No que diz respeito à revisão do contrato, há determinada possibilidade de ser evitado, sendo facultado ao demandado. O que assevera uma perspectiva errônea do legislador, “[…] é uma simples faculdade do demandado, o que se nos afigura um escancarado absurdo!” (GAGLIANO, PAMPLONA FILHO, 2010, p.320). Pois, ainda como minuncia o renomado autor Gagliano:
“A negativa dessa via-deferida exatamente à parte que, em geral, goza de maio poder econômico – pode significar, na prática, que ao autor da ação (devedor onerado pelo evento imprevisível) caiba, apenas, pleitear a resolução do contrato, ou seja, a dissolução do negócio, o que poderá não lhe interessar, ou, até mesmo, ser-lhe ainda mais prejudicial”. (GAGLIANO, PAMPLONA FILHO, 2010, p.321)
Doravante, se exigirá do juiz, por claro sem pretender a substituir a vontade das partes, que defira uma sentença de revisão contratual, mesmo que contra a vontade do credor. Esta conclusão esta amparada e respaldada no art. 317 do CC-02, que diz respeito a uma aplicação específica da teoria em pauta. Trata-se da relação ao pagamento da prestação devida por força da relação jurídica obrigacional, basicamente repete a mesma idéia prevista no art. 478 do CC-02.
“Art. 317. Quando, por motivos imprevisíveis, sobrevier desproporção manifesta entre o valor da prestação devida e o do momento de sua execução, poderá o juiz corrigi-lo, a pedido da parte, de modo que assegure, quanto possível, o valor real da prestação.

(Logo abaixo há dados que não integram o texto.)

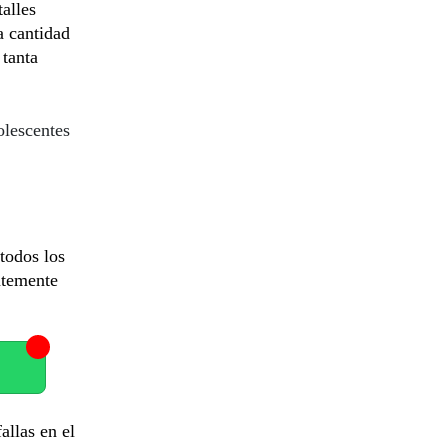
alles
a cantidad
 tanta
olescentes
 todos los
ntemente
allas en el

Art. 478. Nos contratos de execução continuada ou diferida, se a prestação de uma das partes se tornar excessivamente onerosa, com extrema vantagem para a outra, em virtude de acontecimentos extraordinários e imprevisíveis, poderá o devedor pedir a resolução do contrato. Os efeitos da sentença que a decretar retroagirão à data da citação.”
Sobre a teoria da imprevisão o art.480 do CC-02, trata de sua aplicação aos contratos unilaterais, ocorrendo evento extraordinário posterior à celebração do contrato e que torne a relação contratual excessivamente onerosa para uma das partes, poderá a parte prejudicada solicitar redução da prestação ou até mesmo alteração no modo de executá-la.

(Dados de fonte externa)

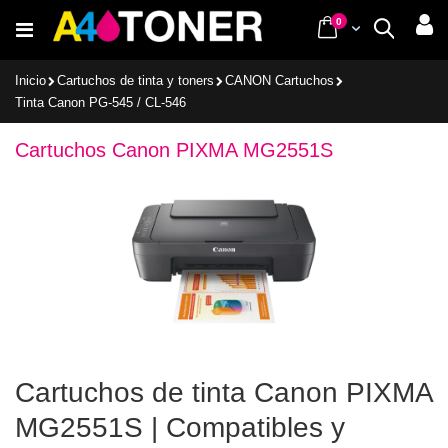
Ir
items
0
Cart
Buscar
al
contenido
Inicio
Cartuchos de tinta y toners
CANON Cartuchos
Tinta Canon PG-545 / CL-546
Cartuchos Canon PIXMA MG2551S
Cartuchos de tinta Canon PIXMA
MG2551S | Compatibles y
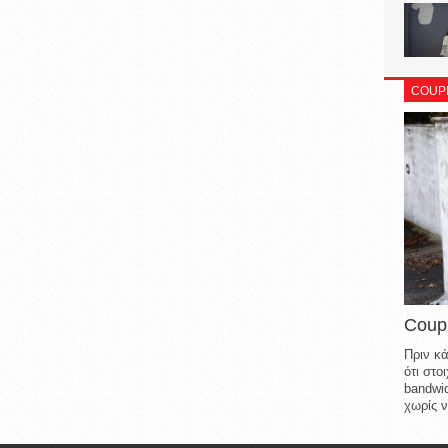
COUP
Coup
Πριν κά
ότι στ
bandwid
χωρίς ν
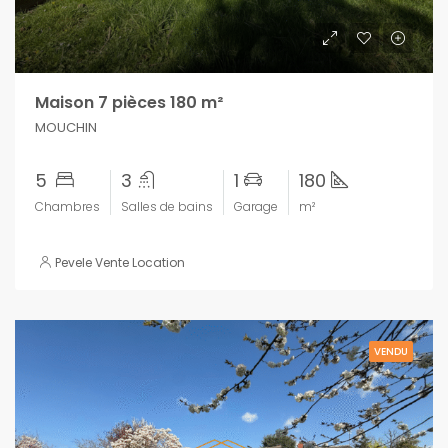
Maison 7 pièces 180 m²
MOUCHIN
5
3
1
180
Chambres
Salles de bains
Garage
m²
Pevele Vente Location
VENDU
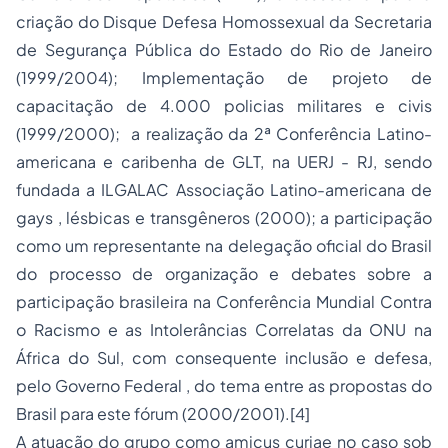
criação do Disque Defesa Homossexual da Secretaria
de Segurança Pública do Estado do Rio de Janeiro
(1999/2004); Implementação de projeto de
capacitação de 4.000 policias militares e civis
(1999/2000); a realização da 2ª Conferência Latino-
americana e caribenha de GLT, na UERJ - RJ, sendo
fundada a ILGALAC Associação Latino-americana de
gays , lésbicas e transgêneros (2000); a participação
como um representante na delegação oficial do Brasil
do processo de organização e debates sobre a
participação brasileira na Conferência Mundial Contra
o Racismo e as Intolerâncias Correlatas da ONU na
África do Sul, com consequente inclusão e defesa,
pelo Governo Federal , do tema entre as propostas do
Brasil para este fórum (2000/2001).
[4]
A atuação do grupo como
amicus curiae
no caso sob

De mais a mais, cabe-nos frisar que qualquer cláusula contratual que proíba a aplicação da teoria da imprevisão seria estapafúrdia, pois confronta determinados preceitos constitucionais, inclusive o da função social do contrato, somando-se a equivalência material, não sendo possível, desde logo, a previsão de qualquer cerceamento à aplicação da teoria.
4. Conclusão.
De certo que o legislador ao conceber a teoria da imprevisão em nosso ordenamento jurídico trouxe um grande marco evolutivo no direito brasileiro, estando em consonância com os preceitos constitucionais, ressaltando, inclusive, a função social dos contratos. Tal teoria tenta equacionar as disparidades existentes em nosso sistema econômico capitalista, refletidas no âmbito contratual.

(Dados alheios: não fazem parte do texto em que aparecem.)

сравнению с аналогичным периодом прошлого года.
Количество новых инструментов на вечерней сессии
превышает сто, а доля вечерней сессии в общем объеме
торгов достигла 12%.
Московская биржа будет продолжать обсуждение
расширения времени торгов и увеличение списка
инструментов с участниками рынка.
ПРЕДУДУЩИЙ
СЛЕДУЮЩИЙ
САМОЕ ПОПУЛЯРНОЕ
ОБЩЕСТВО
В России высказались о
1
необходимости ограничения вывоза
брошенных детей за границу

Não se pode simplesmente ser conivente com o desequilíbrio contratual existente, ora, é óbvio que na maioria dos contratos celebrados atualmente, em um dos pólos, há sempre uma parte economicamente mais fraca, um hipossuficiente, que se não amparado por nosso ordenamento jurídico acaba por ser oprimido, coibido. Além de que no curso da vida há sempre situações que não prevemos, porquanto não podemos nos dar ao luxo de desconsiderá-los na seara contratual.
A teoria da imprevisão, de certo, é um dos institutos presentes em nosso direito, que de forma coerente aborda as considerações feitas acima, socializando e equacionando o equilíbrio contratual que, por ora foi afetado por evento imprevisível ao momento da celebração do contrato.